Global Tiling (Tile Installers)
Defendant Global Tiling Inc. is in the business of installing and repairing flooring in car dealerships.
Position(s): Tile installers
Location(s): Anywhere in the United States, the District of Columbia, Puerto Rico, the U.S. Virgin Islands, American Samoa, Guam, Midway Atoll, Wake Island, Johnston Island, and/or Palmyra.
Time Period: December 2019 through the present.
The Claims in the Lawsuit
Violations of the Fair Labor Standards Act (“FLSA”)
The Complaint alleges that Global Tiling violated the FLSA’s overtime requirements by failing to pay tile installers an hourly rate for hours worked over 40 in a workweek computed at 1.5x their regular rates of pay, and failing to pay tile installers for time spent travelling between their homes and the locations at which they were assigned to perform installation and repair projects.

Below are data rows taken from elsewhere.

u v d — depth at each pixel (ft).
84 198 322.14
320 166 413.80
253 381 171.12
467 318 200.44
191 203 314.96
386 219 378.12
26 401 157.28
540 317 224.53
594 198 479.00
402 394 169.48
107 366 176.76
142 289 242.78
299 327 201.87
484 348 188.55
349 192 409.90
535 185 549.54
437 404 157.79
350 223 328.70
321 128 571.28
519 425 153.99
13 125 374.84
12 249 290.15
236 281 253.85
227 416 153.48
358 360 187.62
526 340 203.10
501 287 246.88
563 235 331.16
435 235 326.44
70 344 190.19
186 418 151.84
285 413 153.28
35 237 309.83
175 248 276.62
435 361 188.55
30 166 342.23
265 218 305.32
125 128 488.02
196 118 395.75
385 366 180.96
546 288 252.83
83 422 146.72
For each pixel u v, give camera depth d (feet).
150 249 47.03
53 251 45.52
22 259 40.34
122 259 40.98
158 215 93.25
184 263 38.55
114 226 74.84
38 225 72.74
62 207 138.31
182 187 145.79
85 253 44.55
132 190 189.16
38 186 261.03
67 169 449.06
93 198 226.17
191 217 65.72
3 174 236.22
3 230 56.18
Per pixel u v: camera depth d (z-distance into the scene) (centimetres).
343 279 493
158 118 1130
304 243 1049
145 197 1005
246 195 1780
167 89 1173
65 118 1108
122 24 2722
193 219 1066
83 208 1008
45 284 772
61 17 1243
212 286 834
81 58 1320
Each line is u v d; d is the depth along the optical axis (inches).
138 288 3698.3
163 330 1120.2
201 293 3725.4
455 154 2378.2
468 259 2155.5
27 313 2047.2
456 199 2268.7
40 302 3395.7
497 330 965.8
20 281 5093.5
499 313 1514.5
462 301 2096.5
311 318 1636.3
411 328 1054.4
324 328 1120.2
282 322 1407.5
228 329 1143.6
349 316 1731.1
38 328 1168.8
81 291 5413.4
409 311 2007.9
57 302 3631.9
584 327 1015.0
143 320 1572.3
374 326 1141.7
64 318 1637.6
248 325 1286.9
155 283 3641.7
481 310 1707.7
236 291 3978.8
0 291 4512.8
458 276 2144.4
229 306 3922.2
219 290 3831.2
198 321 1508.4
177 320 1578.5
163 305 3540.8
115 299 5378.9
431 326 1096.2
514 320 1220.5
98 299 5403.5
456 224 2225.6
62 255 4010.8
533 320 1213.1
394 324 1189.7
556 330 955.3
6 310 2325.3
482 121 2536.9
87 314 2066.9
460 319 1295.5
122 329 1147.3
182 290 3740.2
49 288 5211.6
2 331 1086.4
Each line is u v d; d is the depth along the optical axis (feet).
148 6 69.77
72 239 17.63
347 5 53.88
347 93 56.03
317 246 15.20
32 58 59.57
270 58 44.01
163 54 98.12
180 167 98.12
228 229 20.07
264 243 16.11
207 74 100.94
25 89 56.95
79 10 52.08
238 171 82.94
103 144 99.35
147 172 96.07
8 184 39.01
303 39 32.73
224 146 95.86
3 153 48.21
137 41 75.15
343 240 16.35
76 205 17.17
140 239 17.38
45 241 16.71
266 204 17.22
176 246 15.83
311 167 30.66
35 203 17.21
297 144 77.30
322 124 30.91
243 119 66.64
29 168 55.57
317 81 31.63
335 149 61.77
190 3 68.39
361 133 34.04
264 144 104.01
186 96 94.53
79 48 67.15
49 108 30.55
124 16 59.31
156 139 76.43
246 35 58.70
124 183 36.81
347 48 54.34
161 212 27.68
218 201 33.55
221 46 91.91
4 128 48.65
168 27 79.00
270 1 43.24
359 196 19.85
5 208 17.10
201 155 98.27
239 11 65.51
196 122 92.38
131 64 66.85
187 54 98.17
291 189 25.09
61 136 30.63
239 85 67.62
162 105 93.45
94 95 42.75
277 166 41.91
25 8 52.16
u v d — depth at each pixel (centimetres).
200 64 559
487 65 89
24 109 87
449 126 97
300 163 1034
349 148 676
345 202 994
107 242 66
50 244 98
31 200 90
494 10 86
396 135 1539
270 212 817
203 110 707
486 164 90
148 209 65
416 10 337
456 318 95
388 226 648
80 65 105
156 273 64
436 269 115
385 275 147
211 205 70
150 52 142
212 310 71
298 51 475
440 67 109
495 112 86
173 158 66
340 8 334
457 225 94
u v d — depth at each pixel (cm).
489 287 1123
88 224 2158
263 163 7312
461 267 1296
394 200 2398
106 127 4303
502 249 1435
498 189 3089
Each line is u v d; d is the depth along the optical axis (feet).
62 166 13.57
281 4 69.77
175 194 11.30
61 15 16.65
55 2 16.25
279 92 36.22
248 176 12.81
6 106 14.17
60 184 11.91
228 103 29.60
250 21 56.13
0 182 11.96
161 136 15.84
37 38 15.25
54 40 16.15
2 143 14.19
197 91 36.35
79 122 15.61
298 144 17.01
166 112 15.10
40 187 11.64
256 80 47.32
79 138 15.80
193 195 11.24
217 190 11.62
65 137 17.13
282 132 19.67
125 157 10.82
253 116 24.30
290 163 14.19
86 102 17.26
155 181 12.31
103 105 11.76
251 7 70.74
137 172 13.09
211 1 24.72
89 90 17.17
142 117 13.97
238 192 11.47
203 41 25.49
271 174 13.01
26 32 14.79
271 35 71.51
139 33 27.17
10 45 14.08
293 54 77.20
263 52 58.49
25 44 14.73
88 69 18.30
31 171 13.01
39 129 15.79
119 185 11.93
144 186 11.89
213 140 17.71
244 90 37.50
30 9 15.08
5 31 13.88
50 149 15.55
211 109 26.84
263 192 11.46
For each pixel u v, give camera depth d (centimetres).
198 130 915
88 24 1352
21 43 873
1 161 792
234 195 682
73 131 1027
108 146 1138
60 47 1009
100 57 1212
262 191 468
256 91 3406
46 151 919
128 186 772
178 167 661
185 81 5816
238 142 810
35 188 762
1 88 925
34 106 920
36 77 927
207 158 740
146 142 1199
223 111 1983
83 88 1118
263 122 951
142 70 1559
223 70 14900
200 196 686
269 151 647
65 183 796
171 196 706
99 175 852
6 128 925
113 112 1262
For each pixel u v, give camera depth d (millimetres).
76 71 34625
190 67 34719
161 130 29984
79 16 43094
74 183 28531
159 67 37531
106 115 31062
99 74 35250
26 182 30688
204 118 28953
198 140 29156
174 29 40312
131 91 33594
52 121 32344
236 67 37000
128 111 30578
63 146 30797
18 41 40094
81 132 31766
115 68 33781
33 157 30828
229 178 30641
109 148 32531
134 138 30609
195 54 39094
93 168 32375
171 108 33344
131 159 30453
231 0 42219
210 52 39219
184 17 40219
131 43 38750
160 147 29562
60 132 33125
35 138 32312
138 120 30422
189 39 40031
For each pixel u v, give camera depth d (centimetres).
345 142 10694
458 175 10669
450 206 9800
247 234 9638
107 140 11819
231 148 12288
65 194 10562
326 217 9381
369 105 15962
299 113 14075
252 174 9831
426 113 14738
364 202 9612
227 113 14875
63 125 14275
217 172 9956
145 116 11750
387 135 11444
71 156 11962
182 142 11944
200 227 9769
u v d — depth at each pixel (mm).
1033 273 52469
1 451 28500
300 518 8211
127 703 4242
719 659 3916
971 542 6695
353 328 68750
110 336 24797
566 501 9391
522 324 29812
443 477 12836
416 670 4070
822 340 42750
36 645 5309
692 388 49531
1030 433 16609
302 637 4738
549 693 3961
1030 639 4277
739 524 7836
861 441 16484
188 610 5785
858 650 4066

Violations of the California Labor Code
The Complaint also alleges that Global Tiling violated the California Labor Code by failing to pay tile installers who worked in California an hourly rate for hours worked over 40 in a workweek and/or 8 hours in a day computed at 1.5x their regular rates of pay, failing to pay tile installers for time spent travelling between their homes and the locations at which they were assigned to perform installation and repair projects, failing to pay them for rest periods separately from their piece-rate compensation, and failing to provide accurate, itemized wage statements.
Violations of Hawaii Wage-and-Hour Laws
The Complaint also alleges that Global Tiling violated the Hawaii’s wage-and-hour laws by failing to pay tile installers who worked in Hawaii an hourly rate for hours worked over 40 in a workweek computed at 1.5x their regular rates of pay, and failing to pay tile installers for time spent travelling between their homes and the locations at which they were assigned to perform installation and repair projects.
December 7, 2022: The case was filed in the United States District Court for the Western District of North Carolina. The case has been assigned to the Honorable Robert J. Conrad, Jr.
Frequently Asked Questions
Can Defendant discipline or fire me if I join the case?
No! The Fair Labor Standards Act prohibits retaliation and imposes harsh measures against employers who retaliate. For further information, please consult the Department of Labor’s Fact Sheet.
Will I have to testify or provide documentary proof?
Not necessarily. Many employees obtain monetary recoveries in Fair Labor Standards Act cases without ever having to appear at court or for depositions.
You are not required to provide documentary proof of your unpaid wages. In most cases, the employer is required to provide the employee’s payroll records to the employee and his or her attorney. In fact, the Fair Labor Standards Act mandates that employers keep accurate time and payroll records. The employer cannot escape this duty by requiring you as the employee to provide proof.
However, it is still important that you preserve any physical or electronic evidence relating to the case that you currently possession.
Will Brown, LLC be my attorneys?
Employees who sign Retainer Agreements and/or Consent to Sue forms will be represented by Brown, LLC with respect to the lawsuit and claims described above.
You will not be required to pay any attorneys’ fees or court costs to the Plaintiffs’ lawyers at this time and not pay any attorneys’ fees unless you prevail. Rather, in the event the Plaintiffs prevail in the lawsuit, by either judgment or settlement, the Plaintiffs’ attorneys will request that the Court order Defendant(s) to pay the Plaintiffs’ lawyers their reasonable attorneys’ fees and reimburse them for any expenses.
How long will the case take?
It is very difficult to predict exactly how long a case will take. It depends on a variety of factors including the number of parties and claims involved, the rules and pace of the court, the complexity of the proofs, and the manner in which the employer defends the case.
When and if a settlement is reached, additional time is needed to prepare settlement documents, calculate settlement allocations, and seek and await the court’s review and approval of the settlement. Wage-and-hour cases typically take 2-3 years, but this can be shorter or increase considerably.